| Assignment |
Take the entries below and reproduce exactly the portion that begins at the line containing "nose: (183, 195)" and ends at the line containing "nose: (282, 228)", keeping both ends, dropping pictures, and adding nothing else.

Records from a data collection
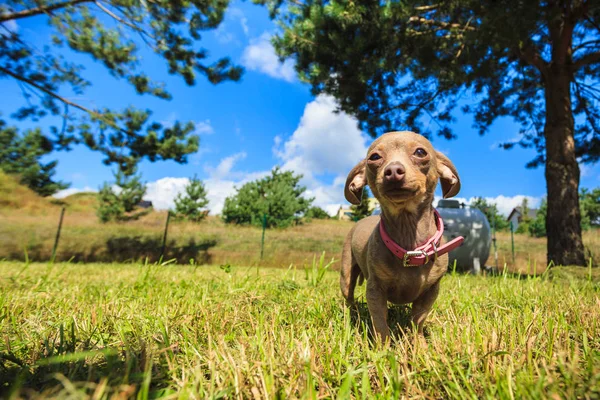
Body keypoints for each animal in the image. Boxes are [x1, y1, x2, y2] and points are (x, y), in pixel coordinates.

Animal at [340, 130, 462, 342]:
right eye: (374, 157)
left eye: (420, 152)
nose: (393, 170)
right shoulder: (375, 291)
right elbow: (381, 325)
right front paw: (382, 347)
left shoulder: (430, 292)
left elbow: (417, 321)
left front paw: (418, 344)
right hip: (346, 275)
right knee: (349, 298)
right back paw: (352, 317)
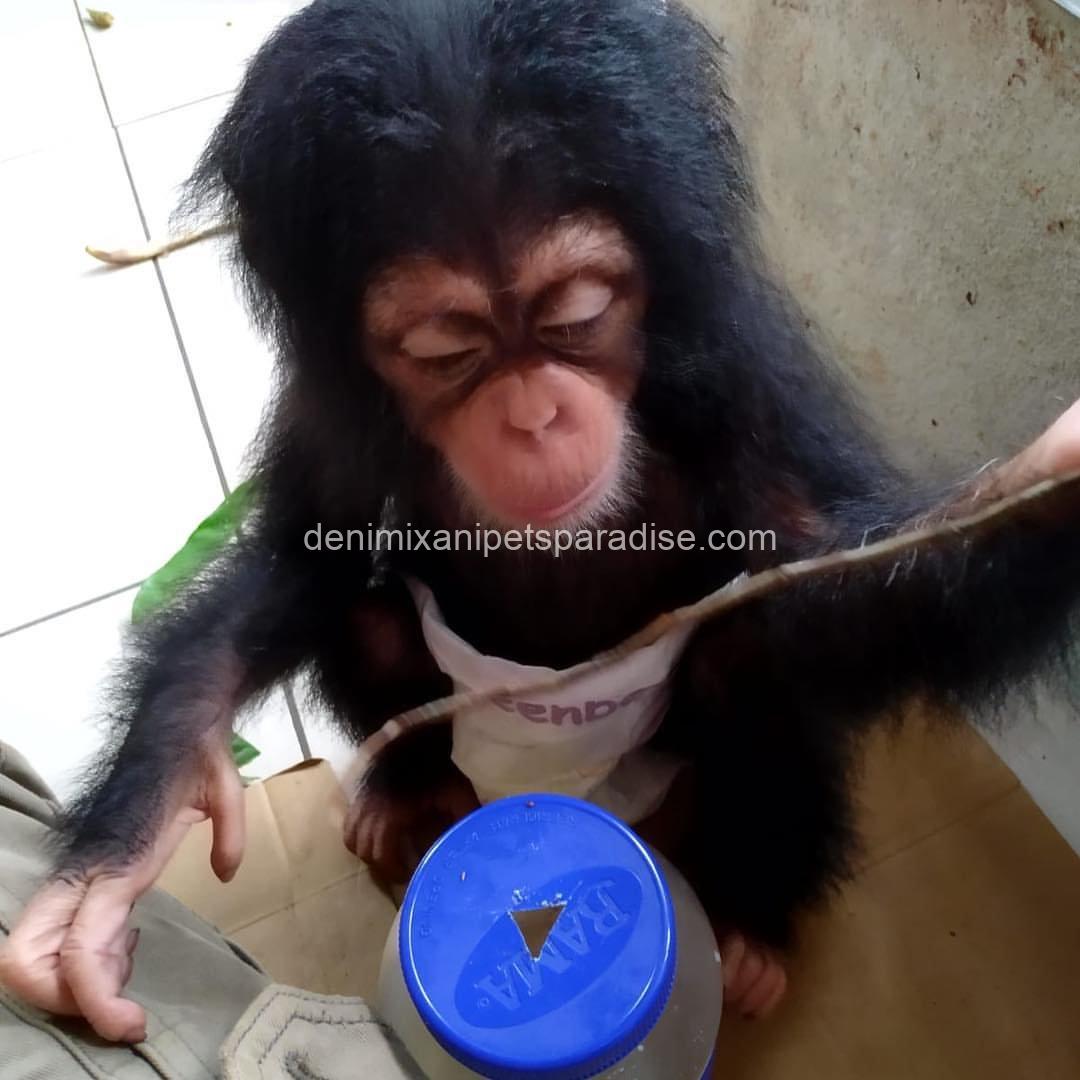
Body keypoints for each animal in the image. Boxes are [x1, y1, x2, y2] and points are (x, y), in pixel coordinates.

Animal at [1, 0, 1078, 1042]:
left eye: (576, 314)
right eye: (447, 351)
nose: (532, 415)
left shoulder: (746, 367)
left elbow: (823, 566)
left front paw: (1051, 478)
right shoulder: (325, 410)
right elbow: (304, 561)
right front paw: (118, 859)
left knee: (750, 658)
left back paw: (749, 923)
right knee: (371, 617)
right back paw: (405, 797)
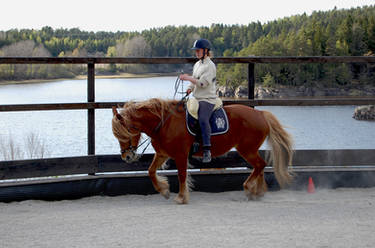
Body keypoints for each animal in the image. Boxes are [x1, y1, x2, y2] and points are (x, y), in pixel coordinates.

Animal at [111, 98, 294, 204]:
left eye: (126, 132)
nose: (127, 156)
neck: (164, 123)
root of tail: (261, 114)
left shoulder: (180, 155)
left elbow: (182, 175)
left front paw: (181, 197)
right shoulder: (163, 154)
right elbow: (150, 171)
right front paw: (164, 190)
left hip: (247, 149)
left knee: (260, 165)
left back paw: (250, 188)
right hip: (250, 150)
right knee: (260, 166)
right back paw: (258, 192)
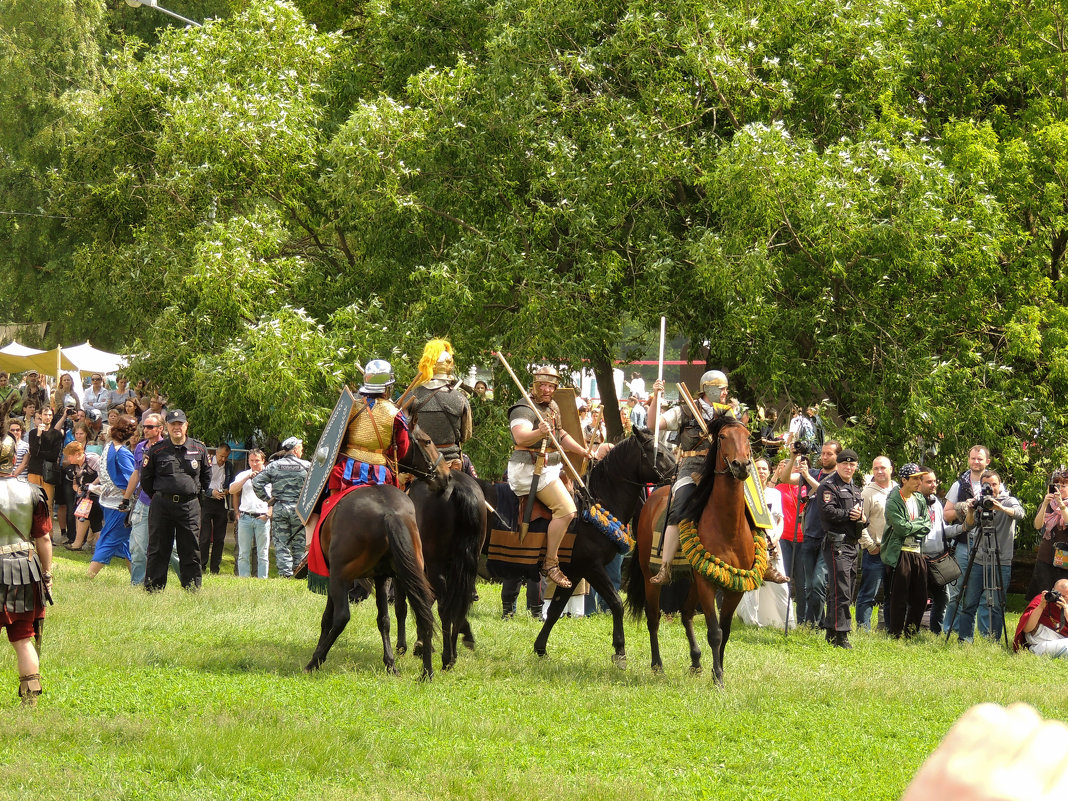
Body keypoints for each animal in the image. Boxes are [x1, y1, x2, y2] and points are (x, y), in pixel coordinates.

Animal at [303, 422, 448, 679]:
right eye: (428, 441)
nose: (446, 476)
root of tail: (389, 513)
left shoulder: (332, 574)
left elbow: (327, 618)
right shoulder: (382, 577)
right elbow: (384, 619)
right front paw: (390, 663)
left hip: (341, 575)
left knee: (341, 617)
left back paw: (315, 661)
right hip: (410, 571)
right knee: (424, 613)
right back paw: (426, 672)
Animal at [627, 416, 764, 687]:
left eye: (747, 437)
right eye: (722, 437)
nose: (741, 465)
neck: (728, 526)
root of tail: (653, 497)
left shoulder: (734, 587)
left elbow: (726, 630)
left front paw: (717, 670)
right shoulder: (707, 583)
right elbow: (715, 632)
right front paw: (718, 678)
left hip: (692, 580)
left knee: (686, 613)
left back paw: (696, 661)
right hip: (651, 576)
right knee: (653, 617)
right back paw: (657, 665)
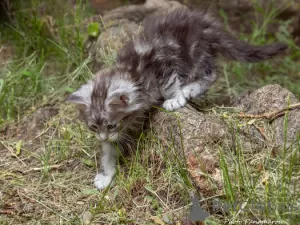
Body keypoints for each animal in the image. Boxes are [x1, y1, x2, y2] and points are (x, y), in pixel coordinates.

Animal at [67, 7, 288, 189]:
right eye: (93, 127)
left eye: (112, 125)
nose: (103, 136)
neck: (133, 73)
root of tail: (207, 23)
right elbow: (109, 150)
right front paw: (106, 175)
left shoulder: (162, 66)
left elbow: (169, 84)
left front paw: (174, 99)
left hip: (194, 53)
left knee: (211, 74)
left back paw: (188, 90)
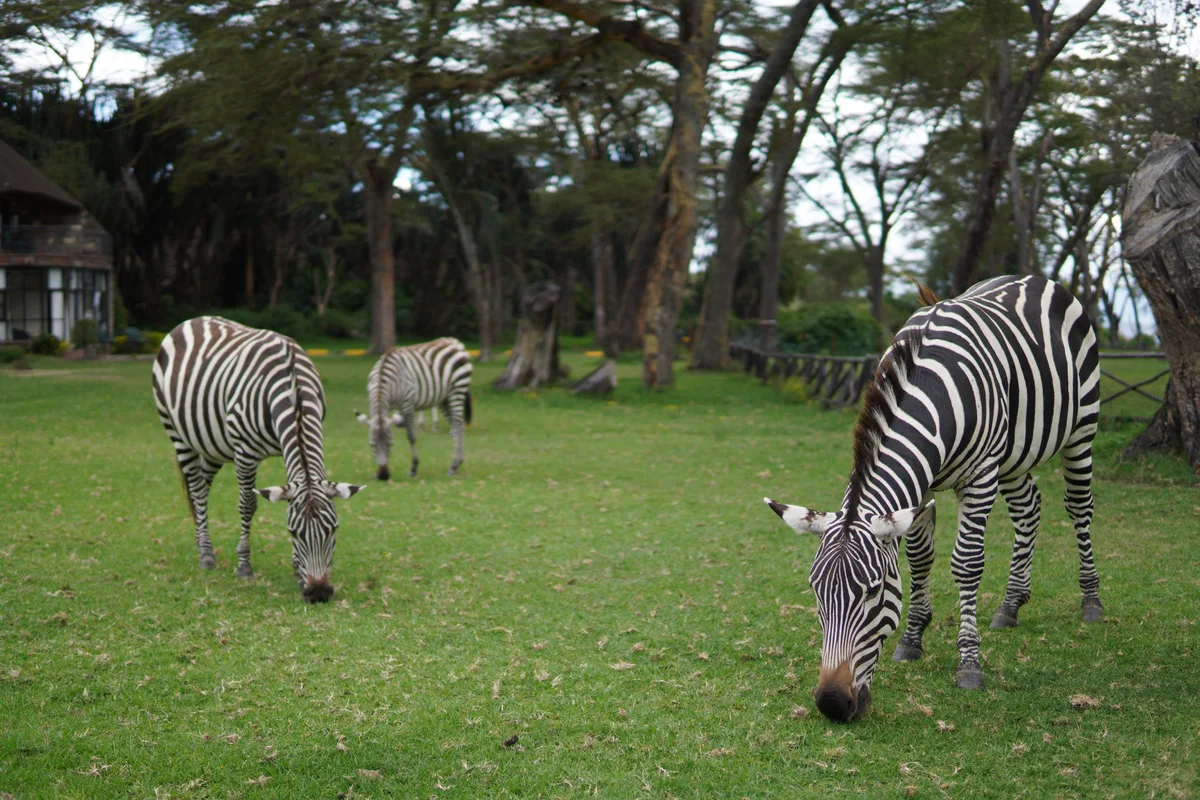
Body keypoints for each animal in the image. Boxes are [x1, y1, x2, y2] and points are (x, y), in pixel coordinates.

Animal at [151, 317, 364, 603]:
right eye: (293, 533)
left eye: (334, 529)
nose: (318, 593)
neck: (292, 385)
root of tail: (193, 320)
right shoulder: (244, 453)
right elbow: (248, 505)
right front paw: (244, 566)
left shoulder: (290, 448)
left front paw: (296, 569)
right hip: (177, 433)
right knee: (196, 487)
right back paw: (206, 554)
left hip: (213, 444)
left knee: (202, 489)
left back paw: (200, 540)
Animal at [354, 337, 473, 481]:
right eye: (372, 444)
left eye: (390, 444)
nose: (383, 475)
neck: (383, 379)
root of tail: (455, 342)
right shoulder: (385, 407)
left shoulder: (407, 404)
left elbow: (411, 436)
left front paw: (413, 468)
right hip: (444, 399)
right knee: (456, 428)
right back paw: (455, 464)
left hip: (457, 390)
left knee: (458, 425)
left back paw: (454, 466)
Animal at [763, 275, 1103, 723]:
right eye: (815, 590)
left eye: (873, 591)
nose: (832, 704)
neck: (929, 390)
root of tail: (1028, 278)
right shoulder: (919, 486)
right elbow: (920, 558)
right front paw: (912, 639)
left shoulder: (979, 476)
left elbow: (967, 564)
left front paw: (969, 665)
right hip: (1015, 455)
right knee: (1028, 509)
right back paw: (1011, 604)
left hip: (1081, 429)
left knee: (1079, 506)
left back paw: (1092, 600)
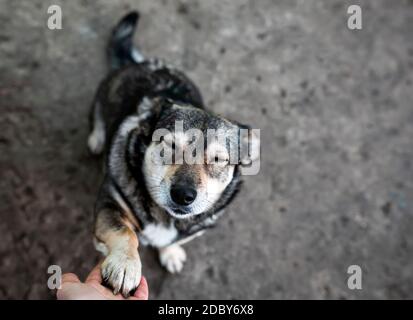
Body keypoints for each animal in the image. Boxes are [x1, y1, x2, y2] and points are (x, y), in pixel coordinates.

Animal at [89, 12, 260, 298]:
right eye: (169, 145)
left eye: (218, 160)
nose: (183, 195)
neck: (166, 217)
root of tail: (143, 62)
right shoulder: (110, 203)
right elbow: (124, 232)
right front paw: (125, 265)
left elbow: (175, 240)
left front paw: (170, 253)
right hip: (104, 94)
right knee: (98, 115)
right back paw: (97, 138)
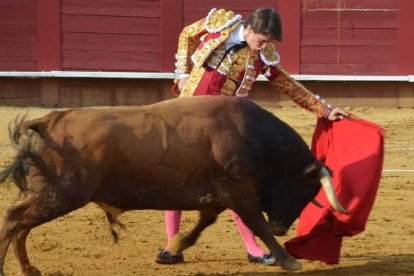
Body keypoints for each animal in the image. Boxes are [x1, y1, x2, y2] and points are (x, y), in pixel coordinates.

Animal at [0, 96, 346, 274]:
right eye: (305, 190)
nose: (282, 228)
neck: (251, 136)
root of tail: (47, 121)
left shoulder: (218, 195)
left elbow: (204, 224)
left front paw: (177, 246)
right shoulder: (239, 189)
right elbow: (255, 223)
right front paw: (289, 260)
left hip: (49, 193)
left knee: (21, 225)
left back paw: (29, 269)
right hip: (62, 193)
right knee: (15, 220)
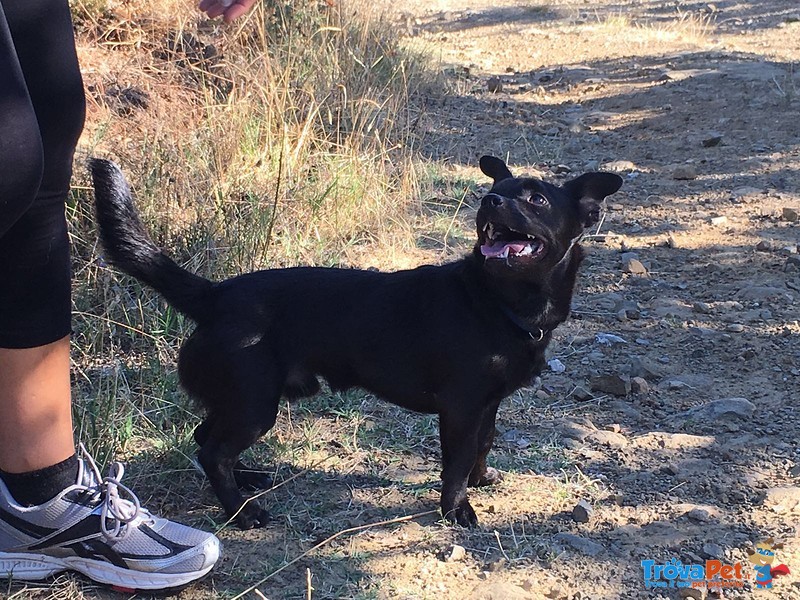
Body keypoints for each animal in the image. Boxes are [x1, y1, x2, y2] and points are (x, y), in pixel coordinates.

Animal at [90, 157, 620, 528]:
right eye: (496, 191)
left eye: (536, 200)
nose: (489, 202)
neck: (496, 302)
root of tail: (215, 295)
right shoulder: (461, 407)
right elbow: (455, 461)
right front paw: (457, 509)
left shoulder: (487, 405)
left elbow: (484, 445)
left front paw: (482, 479)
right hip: (254, 403)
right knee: (212, 451)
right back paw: (243, 512)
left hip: (240, 400)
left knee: (206, 439)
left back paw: (247, 480)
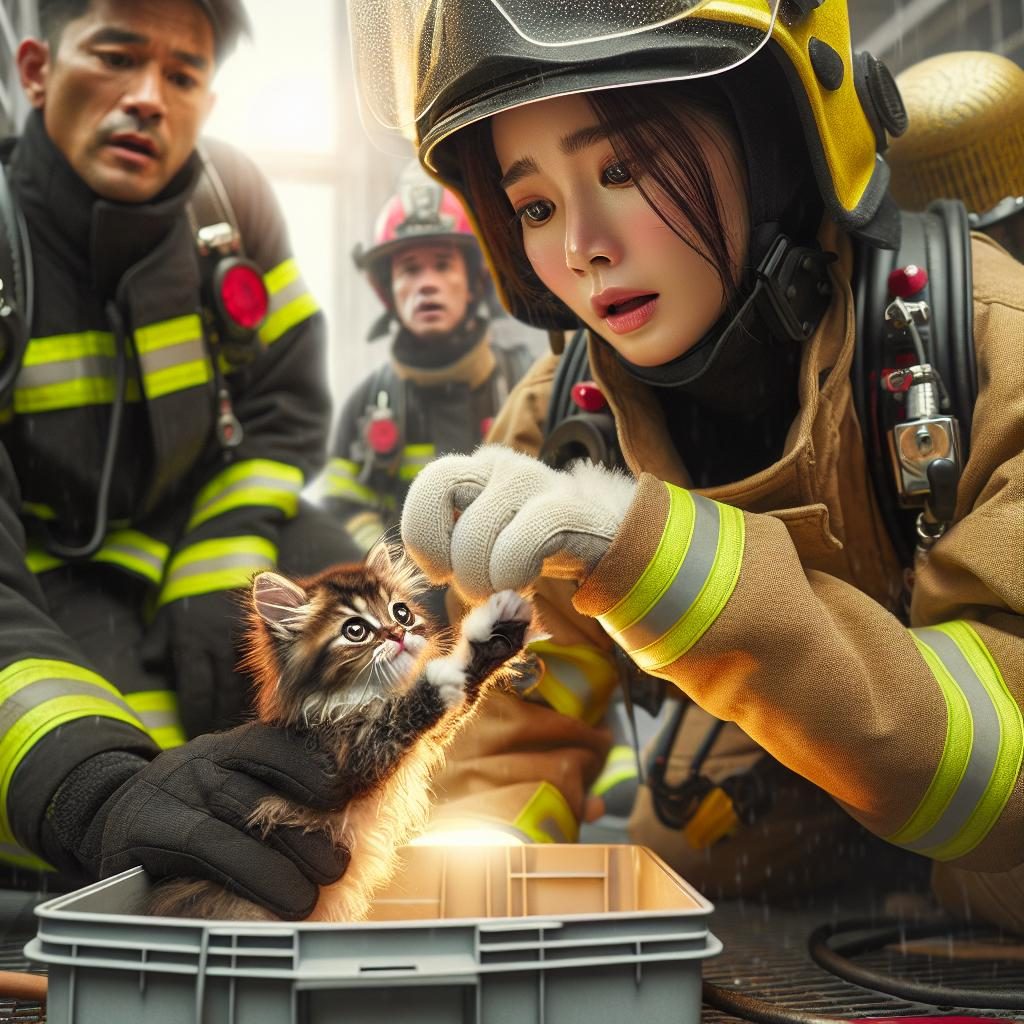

| Answer to the exercise |
nose: (183, 195)
neck: (166, 217)
root of tail: (143, 62)
right shoulder: (110, 203)
right elbow: (124, 232)
right front paw: (125, 265)
left elbow: (175, 240)
left front paw: (170, 253)
right hip: (104, 94)
right knee: (98, 115)
right back paw: (97, 138)
Body keypoints for each animal in the image. Boxes are [x1, y1, x2, y2] and points are (x, y), in pixel coordinates.

Animal at [0, 96, 346, 274]:
right eye: (305, 190)
nose: (282, 228)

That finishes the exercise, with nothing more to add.